MATERIAL PROVIDED below:

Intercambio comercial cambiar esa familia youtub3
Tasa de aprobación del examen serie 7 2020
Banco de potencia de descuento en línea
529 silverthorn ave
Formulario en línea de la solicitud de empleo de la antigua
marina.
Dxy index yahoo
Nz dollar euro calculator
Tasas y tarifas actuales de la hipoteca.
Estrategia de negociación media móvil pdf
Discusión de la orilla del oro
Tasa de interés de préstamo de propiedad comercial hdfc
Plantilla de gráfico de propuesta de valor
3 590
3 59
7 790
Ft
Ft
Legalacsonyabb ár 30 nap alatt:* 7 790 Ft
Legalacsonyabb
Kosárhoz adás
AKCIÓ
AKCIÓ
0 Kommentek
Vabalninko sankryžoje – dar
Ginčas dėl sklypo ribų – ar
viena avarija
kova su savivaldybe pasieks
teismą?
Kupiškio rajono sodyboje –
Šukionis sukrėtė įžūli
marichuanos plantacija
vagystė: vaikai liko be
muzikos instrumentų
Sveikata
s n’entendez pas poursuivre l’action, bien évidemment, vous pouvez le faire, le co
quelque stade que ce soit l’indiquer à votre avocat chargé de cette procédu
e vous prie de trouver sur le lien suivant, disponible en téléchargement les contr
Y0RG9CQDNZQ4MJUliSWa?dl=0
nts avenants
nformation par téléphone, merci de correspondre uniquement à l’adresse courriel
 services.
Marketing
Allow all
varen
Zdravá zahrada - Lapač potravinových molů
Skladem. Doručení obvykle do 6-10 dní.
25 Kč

End of MATERIAL PROVIDED.

◆ **WHAT THE TASK REQUIRES**: Above are some records. Copy each of their lines that holds the string "Legalacsonyabb".

◆ **WRITTEN ANSWER**:
Legalacsonyabb ár 30 nap alatt:* 7 790 Ft
Legalacsonyabb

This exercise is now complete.